* **TASK REQUIREMENTS**
Each line below should be retyped exactly, with no pictures.

● ● ●

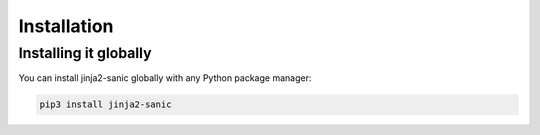 ============
Installation
============

----------------------
Installing it globally
----------------------

You can install jinja2-sanic globally with any Python package manager:

.. code::

    pip3 install jinja2-sanic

● ● ●

* **EXERCISE SOLUTION**
 ============
Installation
============

----------------------
Installing it globally
----------------------

You can install jinja2-sanic globally with any Python package manager:

.. code::

    pip3 install jinja2-sanic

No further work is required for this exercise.